→ **ТЕКСТ**:

____________________

Жму руку, привет Наталье Алексеевне.
В.Т. Шаламов – А.И. Солженицыну
Москва, 6 августа 1966 г.
Дорогой Александр Исаевич.
Рад был Вашему письму. История напечатания стихов в «Литературной газете» такова. Три года назад с приходом Наровчатова в редколлегию «Литературной газеты» я отнес туда 150 стихотворений, исключительно колымских (1937–1956) и примерно через год имел беседу с Наровчатовым – ответ, носящий характер категорического отказа напечатать что-либо колымское. «Вот если бы Вы дали что-нибудь современное – мы отвели бы Вам полполосы». Я всегда держу в памяти практику работы в журналах: где просматривается несколькими инстанциями сотня стихотворений, а потом выбираются десятки безобиднейших, случайнейших. Такой «помощью» авторам – «даем место, печатаем!» – занимаются все: «Новый мир», «Знамя», «Москва», «Семья и школа», «Сельская молодежь» – все тонкие и толстые журналы Советского Союза. Это – вреднейшая практика, никакими ссылками на вышестоящих или сбоку стоящих не оправдываемая. Это называется помогать, выбивать, хорошо относиться и т. д. К сожалению, материальные дела авторов не позволяют разорвать эти связи. Так у меня кромсали колымские стихи в «Новом мире», в «Знамени», в «Москве», в «Юности». Но с «Литературной газетой» ради первой публикации я решил поступить иначе, предвидя этот разговор.
– Я не вижу возможности предложить что-либо другое. «Литературная газета» напечатала обо мне четыре статьи, где всячески хвалит именно колымские стихи. А когда дело доходит до напечатания – мне говорят: давайте какие-нибудь другие.

____________________

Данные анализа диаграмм
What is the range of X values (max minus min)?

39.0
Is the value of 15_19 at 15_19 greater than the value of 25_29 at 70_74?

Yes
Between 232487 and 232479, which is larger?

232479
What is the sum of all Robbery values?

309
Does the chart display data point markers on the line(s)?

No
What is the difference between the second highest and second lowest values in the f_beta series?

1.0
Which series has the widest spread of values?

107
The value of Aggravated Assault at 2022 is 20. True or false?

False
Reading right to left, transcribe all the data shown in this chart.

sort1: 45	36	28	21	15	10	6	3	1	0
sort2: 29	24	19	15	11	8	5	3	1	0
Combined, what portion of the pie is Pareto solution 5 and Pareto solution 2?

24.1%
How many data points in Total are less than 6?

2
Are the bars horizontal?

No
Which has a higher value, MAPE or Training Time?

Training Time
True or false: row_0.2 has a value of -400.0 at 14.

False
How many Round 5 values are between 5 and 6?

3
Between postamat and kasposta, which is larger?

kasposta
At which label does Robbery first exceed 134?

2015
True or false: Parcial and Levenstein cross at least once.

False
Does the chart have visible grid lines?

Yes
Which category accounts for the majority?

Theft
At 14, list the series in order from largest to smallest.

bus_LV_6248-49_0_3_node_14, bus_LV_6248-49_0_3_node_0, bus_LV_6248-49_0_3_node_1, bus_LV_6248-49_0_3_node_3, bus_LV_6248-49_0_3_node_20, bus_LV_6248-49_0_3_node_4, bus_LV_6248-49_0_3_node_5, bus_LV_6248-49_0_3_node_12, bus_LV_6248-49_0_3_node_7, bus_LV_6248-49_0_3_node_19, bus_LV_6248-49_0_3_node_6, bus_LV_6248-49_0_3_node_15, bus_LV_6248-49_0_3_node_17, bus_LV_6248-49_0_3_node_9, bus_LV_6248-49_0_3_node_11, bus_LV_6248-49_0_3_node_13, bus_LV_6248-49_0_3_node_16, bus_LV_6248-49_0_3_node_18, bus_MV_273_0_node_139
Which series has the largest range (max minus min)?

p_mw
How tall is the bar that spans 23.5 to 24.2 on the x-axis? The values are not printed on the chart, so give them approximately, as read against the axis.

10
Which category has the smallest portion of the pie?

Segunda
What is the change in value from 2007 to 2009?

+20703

____________________

Переведите на английский язык следующее предложение из текста: «К сожалению, материальные дела авторов не позволяют разорвать эти связи». Опирайтесь исключительно на текст.

→ **РЕЗУЛЬТАТ ВЫПОЛНЕНИЯ**: Unfortunately, the authors' financial circumstances do not allow them to break these ties.